== EXERCISE PASSAGE ==
%%

KevinSim wrote:sock puppet wrote:So, I'm curious how current Internet TBMs with family or friends that are NOMs or flat-out apostates might compare the LDS cultural attitude today towards those NOMs and apostates to what it was back in the day.
Sock Puppet, I can't give you
precisely the information you want, since the only friend I have who's left the LDS Church left back around 1986. I actually briefly lived with David in 1985. In 1986 he was, with nine other LDS men, renting a room in a big house (aptly called by them the "Big House") in Seattle's University District. David had served a mission to France, and had studied history at BYU, and I guess had been struggling with his testimony much of that time. He finally told me he was going to leave the Church. I spent some frantic days trying to talk him out of it, but David finally sent his priesthood leaders the necessary letters, and he's been out of the LDS Church now for 27 years. He thought he was going to get kicked out of the Big House due to his departure, but one of the guys who had lived there longest put his foot down and insisted that David be allowed to stay, and the other guys deferred to his judgement.
When my Sunday School teachers gave the lesson on shunning I must have been playing hooky; at any rate nobody ever told me I was supposed to shun David, so I didn't. I was as much friends with him as I was friends with anyone, until I got married, in 1991. My wife never has been extremely fond of David, so that cut down on what I did with David a little. Then I moved to Texas and kind of lost touch with him. A few years after my move to Utah I was electronically posting somewhere and David noticed me and we started up corresponding by e-mail, and we've been doing it off and on ever since. My wife has come out and said it's an unhealthy relationship, and she wishes it would stop, but I worked out a compromise in which I only answer David's e-mails once a week (on Saturdays, usually), and I limit my response to one screenful, no more than eighty columns wide, no more than 55 lines long.
Then about two years ago my older sister Joyce's oldest daughter Rachel had her records removed, probably because of the LDS Church's support of California's Proposition 8. Actually, all Joyce told me was that Rachel didn't like the Church's position on gay rights, and that that was why she left. Apparently Joyce missed the Sunday School class on shunning too, because she's stayed just as much in contact with Rachel as she ever has. She sends out e-mails to all her siblings pretty regularly informing us of the health of our somewhat-frail father, and I've noticed that Rachel is on the list of people being sent those e-mails all the time, just like her sister who is still active in the LDS Church.
I've read people in this thread who insist that shunning is going on, and I don't doubt their honesty; hearing them makes me think that some people in the Church
are shunning friends and family who leave. But in all honesty I've never seen it, not in my family, not among the people I know who have left the Church.
sock puppet wrote:Also, Wiki Wonka in the quoted passage is basically pointing out he has no beef with MormonStories because his/her apostate family members were not, to his knowledge, affected by MormonStories in their exit. So what is the attitude of current TBMs, for example, towards the facilitators (like MormonStories has been to many) to exit TBMhood by family and friends that are now apostates?
Were MormonStories et al even available back in 1986? At any rate as far as I know MormonStories played no role in either David's or Rachel's departure from the Church.

%%

== SOURCE DATA ==
%%

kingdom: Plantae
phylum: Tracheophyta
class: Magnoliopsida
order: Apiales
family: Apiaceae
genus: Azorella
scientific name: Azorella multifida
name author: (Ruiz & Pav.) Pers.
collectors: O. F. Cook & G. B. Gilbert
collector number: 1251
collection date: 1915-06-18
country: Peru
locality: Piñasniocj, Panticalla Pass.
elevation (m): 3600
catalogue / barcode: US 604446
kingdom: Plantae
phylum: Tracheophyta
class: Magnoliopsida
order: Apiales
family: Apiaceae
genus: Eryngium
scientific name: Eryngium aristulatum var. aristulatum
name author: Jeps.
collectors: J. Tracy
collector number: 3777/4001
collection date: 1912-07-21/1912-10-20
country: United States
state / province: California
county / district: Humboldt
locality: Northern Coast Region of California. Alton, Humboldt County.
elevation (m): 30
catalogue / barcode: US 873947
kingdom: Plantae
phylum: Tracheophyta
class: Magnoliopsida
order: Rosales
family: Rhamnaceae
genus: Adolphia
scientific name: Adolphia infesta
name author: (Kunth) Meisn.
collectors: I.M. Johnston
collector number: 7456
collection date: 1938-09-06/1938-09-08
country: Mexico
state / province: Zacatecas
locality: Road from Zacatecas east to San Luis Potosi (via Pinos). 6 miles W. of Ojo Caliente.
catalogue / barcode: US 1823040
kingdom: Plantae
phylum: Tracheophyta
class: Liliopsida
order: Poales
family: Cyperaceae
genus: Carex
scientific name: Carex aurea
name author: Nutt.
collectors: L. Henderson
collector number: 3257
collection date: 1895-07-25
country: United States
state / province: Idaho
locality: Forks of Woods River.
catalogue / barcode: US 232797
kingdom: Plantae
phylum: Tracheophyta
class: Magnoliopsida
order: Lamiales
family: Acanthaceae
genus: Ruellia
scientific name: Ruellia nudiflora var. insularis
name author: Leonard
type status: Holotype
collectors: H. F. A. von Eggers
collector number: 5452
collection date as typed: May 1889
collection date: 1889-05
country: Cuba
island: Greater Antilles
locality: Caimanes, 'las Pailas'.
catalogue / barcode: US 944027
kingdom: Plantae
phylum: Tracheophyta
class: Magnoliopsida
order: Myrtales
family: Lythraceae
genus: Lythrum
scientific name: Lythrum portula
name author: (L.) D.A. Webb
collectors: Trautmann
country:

%%

== TASK DESCRIPTION ==
Answer these questions from the forum post about friends and family who left the LDS Church:
(a) Where did David serve his mission?
(b) How often does the writer answer David's e-mails?
(c) According to Joyce, why did Rachel leave the Church?

== THE COMPLETED TASK ==
(a) France
(b) Once a week, usually on Saturdays
(c) Rachel didn't like the Church's position on gay rights.